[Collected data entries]
****************
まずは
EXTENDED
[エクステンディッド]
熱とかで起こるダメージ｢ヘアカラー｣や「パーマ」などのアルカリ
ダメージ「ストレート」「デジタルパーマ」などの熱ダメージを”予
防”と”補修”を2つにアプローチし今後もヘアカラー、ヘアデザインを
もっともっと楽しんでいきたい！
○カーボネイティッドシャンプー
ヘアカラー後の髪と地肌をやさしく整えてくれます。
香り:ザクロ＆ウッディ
****************
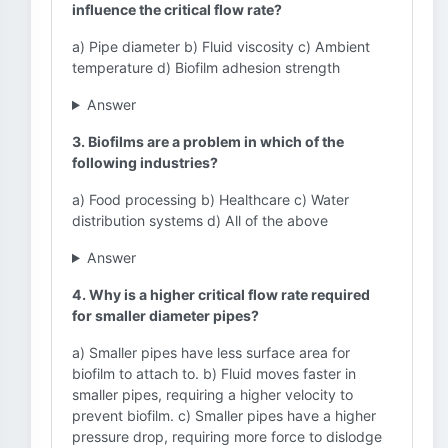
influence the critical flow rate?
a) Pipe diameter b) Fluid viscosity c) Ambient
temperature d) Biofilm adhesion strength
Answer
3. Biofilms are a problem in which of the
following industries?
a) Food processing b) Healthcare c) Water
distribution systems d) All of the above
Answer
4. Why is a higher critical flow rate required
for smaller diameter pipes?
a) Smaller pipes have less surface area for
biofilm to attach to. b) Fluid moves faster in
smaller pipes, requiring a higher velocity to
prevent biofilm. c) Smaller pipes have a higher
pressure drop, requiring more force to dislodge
****************
» **Your instructions**: Find the lines that mention "Fluid" in the entries and show them.

» **Solved exercise**:
a) Pipe diameter b) Fluid viscosity c) Ambient
biofilm to attach to. b) Fluid moves faster in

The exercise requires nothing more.